*Given data:*
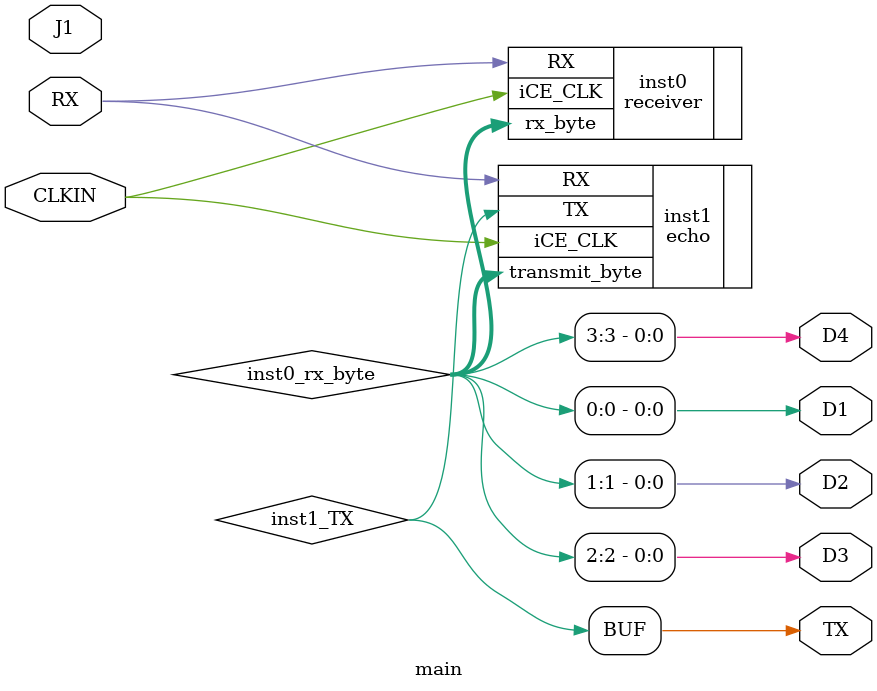
<source format=v>
module main (input [7:0] J1, output  D4, output  D3, output  D2, output  D1, input  CLKIN, output  TX, input  RX);
wire [7:0] inst0_rx_byte;
wire  inst1_TX;
receiver inst0 (.iCE_CLK(CLKIN), .RX(RX), .rx_byte(inst0_rx_byte));
echo inst1 (.iCE_CLK(CLKIN), .RX(RX), .transmit_byte(inst0_rx_byte), .TX(inst1_TX));
assign D4 = inst0_rx_byte[3];
assign D3 = inst0_rx_byte[2];
assign D2 = inst0_rx_byte[1];
assign D1 = inst0_rx_byte[0];
assign TX = inst1_TX;
endmodule


</source>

*What is expected:* Repeat only what runs from the line holding "assign D1 = inst0_rx_byte[0];" to the end of the data, keeping every line exactly as written, first and last included.

*Task output:*
assign D1 = inst0_rx_byte[0];
assign TX = inst1_TX;
endmodule


</source>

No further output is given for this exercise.